パターソンのこなつのレビュー・感想・評価

パターソン(2016年製作の映画)
4.0
ニュージャージー州パターソンに住むバスの運転手は、街の名前と同じパターソン(アダム・ドライバー)月曜日から日曜日まで変わり映えしない彼の日常が淡々と描かれている。公開時、劇場で観られなかった作品。今回配信で鑑賞。

毎朝、決まった時間に起き、妻ローラにキスをして、一人で朝食をとり出勤する。心に芽生えた詩を秘密のノートに書き留めていくパターソンだったが、何か特別な事が起こることもない。帰宅して妻と夕食を取り、愛犬マーヴィンと夜の散歩に出てバーに立ち寄り1杯だけビールを飲んで帰宅すると、またローラの隣りで眠りにつく。

彼が秘密のノートに綴っている言葉は、マッチ箱の話だったり、バスの運転席から見た景色のような小さな世界をただ文字に変えていく。

穏やかで静かな日常を描いているだけなのに、何故か心地良い。

多才な妻ローラは、カーテンに変わった模様を書いたり、洋服を作ったり、カップケーキを作ったりしながら、マイペースで楽しそうにしている。ローラを演じるゴルシフテ・ファラハンがエキゾチックな顔立ちで魅力的。気になって調べたらイランの人なんですね。ローラは、オネダリ上手で、パターソンも可愛くて仕方ない様子。そんな二人が何とも微笑ましい。

パターソンの詩に対しても、ローラは出版を薦めたりするが、パターソンはあまり気が乗らない。スマートフォンもPCも持たず、ちょっとした時間に秘密のノートに毎日詩をしたためることが彼にとって楽しみであり、日常であり、有名になりたい訳でなく、世の中そんなに簡単に上手くいくわけはないと思っている。そういうパターソンの淡々としたところが観ていてまた心地良い。

豊かな時間の流れ、平凡な日々がゆったりと過ぎていくだけ。

パターソンの生活にちょっとした事件が起き、珍しく彼は落ち込む。そんな時一人の日本人に出会い、また新たに、しかし変わり映えのしない、日常が戻ってくる。
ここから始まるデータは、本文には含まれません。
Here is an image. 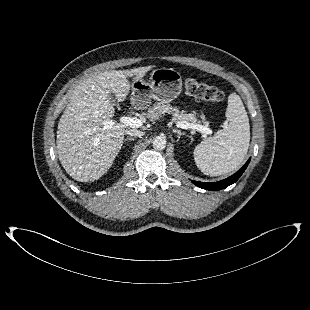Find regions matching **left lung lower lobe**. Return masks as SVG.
Segmentation results:
<instances>
[{
  "instance_id": "1",
  "label": "left lung lower lobe",
  "mask_w": 310,
  "mask_h": 310,
  "mask_svg": "<svg viewBox=\"0 0 310 310\" xmlns=\"http://www.w3.org/2000/svg\"><path fill=\"white\" fill-rule=\"evenodd\" d=\"M249 162H250V160H248L246 162V164L239 171H237L234 175H232L229 178L224 179L222 181L214 182V183H204V182H198V181L192 180V182L196 186L203 188V189H206V190H212V191L221 190V189L226 188L229 185L235 183L239 179V177L243 174V172L247 168Z\"/></svg>"
}]
</instances>
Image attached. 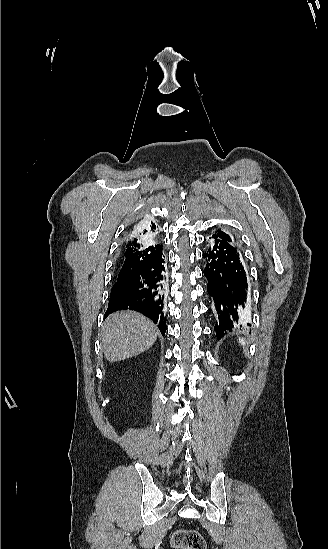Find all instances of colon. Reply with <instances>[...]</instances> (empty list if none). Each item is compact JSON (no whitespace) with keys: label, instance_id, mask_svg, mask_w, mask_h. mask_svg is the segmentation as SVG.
I'll return each instance as SVG.
<instances>
[{"label":"colon","instance_id":"obj_1","mask_svg":"<svg viewBox=\"0 0 328 549\" xmlns=\"http://www.w3.org/2000/svg\"><path fill=\"white\" fill-rule=\"evenodd\" d=\"M171 545L176 549H205L203 536L196 530L179 529L171 537Z\"/></svg>","mask_w":328,"mask_h":549}]
</instances>
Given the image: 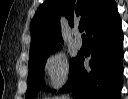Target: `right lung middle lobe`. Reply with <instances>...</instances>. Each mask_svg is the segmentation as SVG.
Returning <instances> with one entry per match:
<instances>
[{
	"label": "right lung middle lobe",
	"instance_id": "right-lung-middle-lobe-1",
	"mask_svg": "<svg viewBox=\"0 0 128 99\" xmlns=\"http://www.w3.org/2000/svg\"><path fill=\"white\" fill-rule=\"evenodd\" d=\"M56 50L29 58L28 88L26 91V99L34 97L41 89L53 92L45 86L43 76L46 59L50 53H53ZM75 59L76 58L70 60V70L75 62Z\"/></svg>",
	"mask_w": 128,
	"mask_h": 99
}]
</instances>
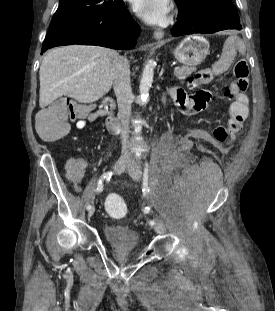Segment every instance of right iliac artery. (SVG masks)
Instances as JSON below:
<instances>
[{
    "instance_id": "right-iliac-artery-1",
    "label": "right iliac artery",
    "mask_w": 275,
    "mask_h": 311,
    "mask_svg": "<svg viewBox=\"0 0 275 311\" xmlns=\"http://www.w3.org/2000/svg\"><path fill=\"white\" fill-rule=\"evenodd\" d=\"M112 174H113L112 171H108V172L104 173V174L100 177V179L98 180V183H97V191H98V192H102V191H103V187H104L103 181H104V179H106L107 181H109L110 178H111V176H112ZM90 209H91V205H88V206H87V210H90Z\"/></svg>"
}]
</instances>
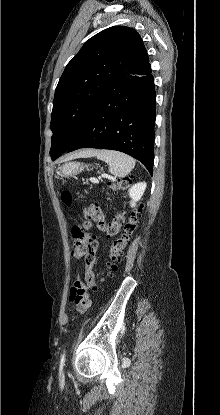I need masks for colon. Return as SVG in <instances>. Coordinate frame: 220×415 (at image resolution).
<instances>
[{"label":"colon","instance_id":"obj_1","mask_svg":"<svg viewBox=\"0 0 220 415\" xmlns=\"http://www.w3.org/2000/svg\"><path fill=\"white\" fill-rule=\"evenodd\" d=\"M130 184L128 178H123L112 183L113 189H125ZM64 202H71L70 194L63 197ZM140 209H134L128 220L124 214H116L110 221H106L102 210L96 204L89 205L83 210V219L72 227L74 244L72 256L85 261L84 282L75 281L70 292V302L79 313H85L90 308L89 290L98 285V280L93 272V266L96 261V242L91 235L93 224L104 232L108 237L113 238L109 252V270L120 259L124 250L128 246L138 224ZM121 232V236L116 238Z\"/></svg>","mask_w":220,"mask_h":415}]
</instances>
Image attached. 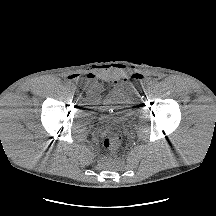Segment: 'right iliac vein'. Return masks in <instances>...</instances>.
<instances>
[{
  "label": "right iliac vein",
  "instance_id": "obj_1",
  "mask_svg": "<svg viewBox=\"0 0 216 216\" xmlns=\"http://www.w3.org/2000/svg\"><path fill=\"white\" fill-rule=\"evenodd\" d=\"M71 93H72V94H76V93H77V90H76V89H73V90L71 91Z\"/></svg>",
  "mask_w": 216,
  "mask_h": 216
}]
</instances>
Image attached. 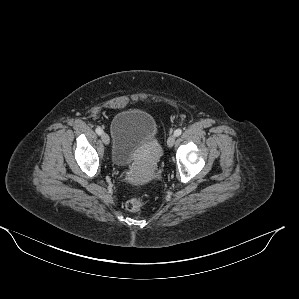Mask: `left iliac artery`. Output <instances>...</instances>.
<instances>
[{"instance_id":"left-iliac-artery-1","label":"left iliac artery","mask_w":299,"mask_h":299,"mask_svg":"<svg viewBox=\"0 0 299 299\" xmlns=\"http://www.w3.org/2000/svg\"><path fill=\"white\" fill-rule=\"evenodd\" d=\"M181 133H182L181 129H177V130L174 131L175 136H179V135H181Z\"/></svg>"}]
</instances>
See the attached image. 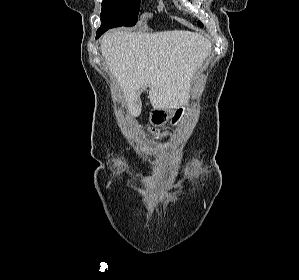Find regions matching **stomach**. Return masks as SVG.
<instances>
[{"instance_id":"1","label":"stomach","mask_w":299,"mask_h":280,"mask_svg":"<svg viewBox=\"0 0 299 280\" xmlns=\"http://www.w3.org/2000/svg\"><path fill=\"white\" fill-rule=\"evenodd\" d=\"M187 111L186 106H181L175 111H167L163 109H154L150 113L149 121L155 127H161L167 123L169 119L173 121L174 124H179Z\"/></svg>"}]
</instances>
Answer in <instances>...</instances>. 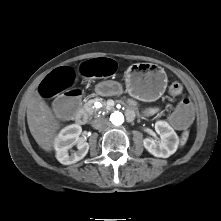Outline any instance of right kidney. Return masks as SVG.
<instances>
[{"label": "right kidney", "instance_id": "right-kidney-1", "mask_svg": "<svg viewBox=\"0 0 221 221\" xmlns=\"http://www.w3.org/2000/svg\"><path fill=\"white\" fill-rule=\"evenodd\" d=\"M81 132L82 128L78 124L66 126L59 132L54 142V148L56 150V158L61 164H74L83 159L88 153L89 144L79 138ZM73 145H76L78 150L69 154L68 151Z\"/></svg>", "mask_w": 221, "mask_h": 221}]
</instances>
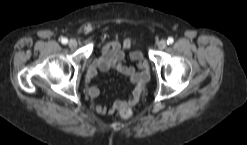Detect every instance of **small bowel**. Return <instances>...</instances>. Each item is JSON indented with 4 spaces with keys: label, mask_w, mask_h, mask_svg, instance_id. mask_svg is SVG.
<instances>
[{
    "label": "small bowel",
    "mask_w": 247,
    "mask_h": 145,
    "mask_svg": "<svg viewBox=\"0 0 247 145\" xmlns=\"http://www.w3.org/2000/svg\"><path fill=\"white\" fill-rule=\"evenodd\" d=\"M134 39H126L123 43L112 40L104 44L101 48L100 56L94 59L88 67L86 81L89 82L99 71L105 72L116 70L117 72L128 76L133 89L126 100H117L109 107L97 103L95 110L98 114L114 113L123 107H132L140 99L142 88L149 78V65L145 60L142 51L137 50L129 54L128 59L136 63V67L126 64L124 50L135 45ZM87 93L91 98H97L100 89L97 86H89Z\"/></svg>",
    "instance_id": "c3829d8e"
}]
</instances>
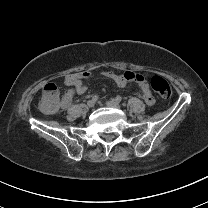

平凡な毎日の映像。ドラマチックな事件など何も起こらない。そんな作品なのに心が和むのはなぜだろう。癒されるのはなぜだろう。優しい気持ちになれるのはなぜだろう。この作品全体に流れる温かさ、パターソンの人柄、街の美しさ、私達の平凡な日々が何と愛おしく、素敵な時間だと思わせてくれた作品だった。